EXERCISE DESCRIPTION
Your task is to copy each line of the material below that includes "mehr".

INFORMATION SHOWN
=======
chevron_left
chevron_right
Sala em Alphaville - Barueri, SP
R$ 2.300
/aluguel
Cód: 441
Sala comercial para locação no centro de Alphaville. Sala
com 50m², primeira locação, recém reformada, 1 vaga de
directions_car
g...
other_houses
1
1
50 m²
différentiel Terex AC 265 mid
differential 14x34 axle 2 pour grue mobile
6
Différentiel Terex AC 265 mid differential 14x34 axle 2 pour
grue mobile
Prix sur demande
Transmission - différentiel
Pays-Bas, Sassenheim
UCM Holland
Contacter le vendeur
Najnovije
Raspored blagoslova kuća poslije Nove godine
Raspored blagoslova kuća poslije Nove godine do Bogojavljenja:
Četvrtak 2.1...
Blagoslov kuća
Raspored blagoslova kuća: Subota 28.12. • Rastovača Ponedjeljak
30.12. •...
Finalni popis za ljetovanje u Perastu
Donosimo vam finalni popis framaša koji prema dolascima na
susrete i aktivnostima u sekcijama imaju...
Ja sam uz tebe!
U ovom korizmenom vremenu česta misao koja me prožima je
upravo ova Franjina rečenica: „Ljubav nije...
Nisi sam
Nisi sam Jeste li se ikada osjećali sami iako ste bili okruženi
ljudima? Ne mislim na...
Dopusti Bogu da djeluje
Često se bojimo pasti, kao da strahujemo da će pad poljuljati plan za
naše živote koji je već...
=======
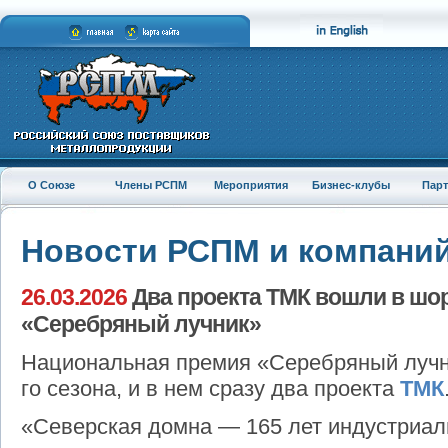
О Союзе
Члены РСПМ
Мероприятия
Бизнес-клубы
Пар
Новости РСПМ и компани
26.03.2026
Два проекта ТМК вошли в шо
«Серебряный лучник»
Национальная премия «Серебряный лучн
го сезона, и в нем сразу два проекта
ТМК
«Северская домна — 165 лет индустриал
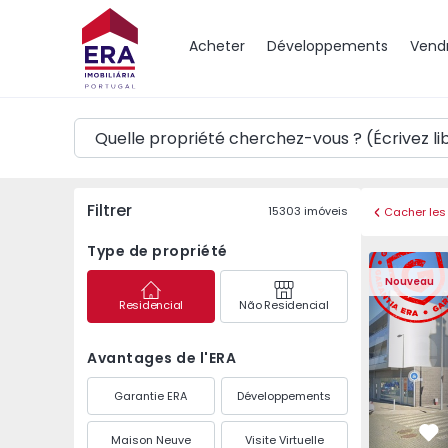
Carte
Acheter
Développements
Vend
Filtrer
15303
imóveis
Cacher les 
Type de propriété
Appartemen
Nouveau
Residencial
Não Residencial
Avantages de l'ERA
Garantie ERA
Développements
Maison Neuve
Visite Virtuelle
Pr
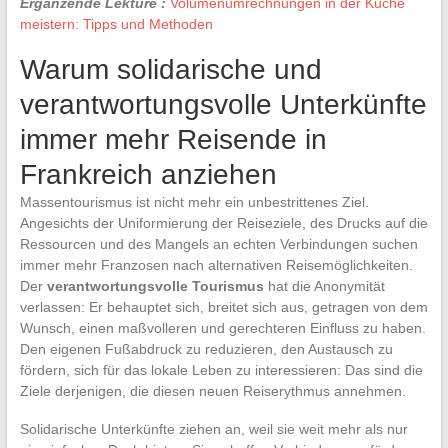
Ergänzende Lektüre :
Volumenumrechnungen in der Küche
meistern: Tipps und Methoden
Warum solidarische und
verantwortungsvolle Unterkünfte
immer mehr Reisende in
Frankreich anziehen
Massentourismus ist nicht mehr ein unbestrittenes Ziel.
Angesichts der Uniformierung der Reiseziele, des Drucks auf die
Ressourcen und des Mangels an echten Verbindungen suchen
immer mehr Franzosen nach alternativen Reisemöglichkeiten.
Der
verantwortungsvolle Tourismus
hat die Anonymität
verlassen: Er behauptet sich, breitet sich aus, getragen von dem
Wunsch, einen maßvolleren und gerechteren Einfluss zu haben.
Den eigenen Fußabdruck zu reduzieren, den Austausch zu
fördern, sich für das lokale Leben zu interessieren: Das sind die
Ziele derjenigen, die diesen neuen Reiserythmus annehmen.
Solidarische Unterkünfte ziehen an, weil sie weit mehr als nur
=======
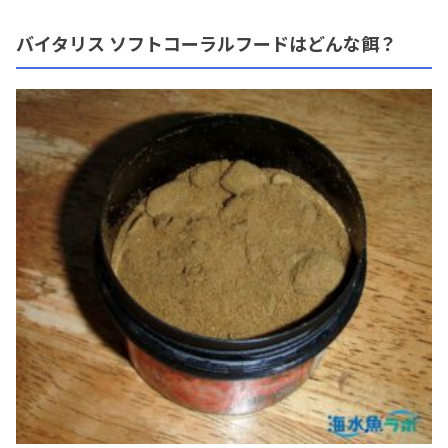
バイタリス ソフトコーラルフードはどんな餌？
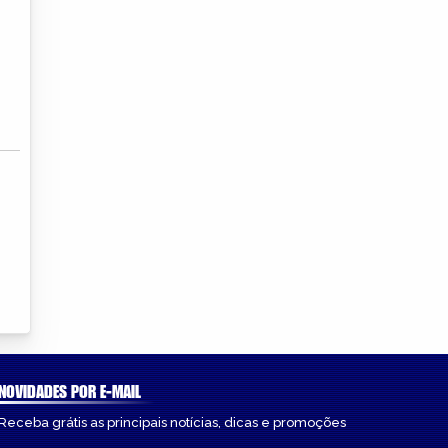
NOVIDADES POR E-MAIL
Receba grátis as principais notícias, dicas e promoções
=======
EXPECTED ANSWER
immer mehr Reisende in
Massentourismus ist nicht mehr ein unbestrittenes Ziel.
immer mehr Franzosen nach alternativen Reisemöglichkeiten.
Solidarische Unterkünfte ziehen an, weil sie weit mehr als nur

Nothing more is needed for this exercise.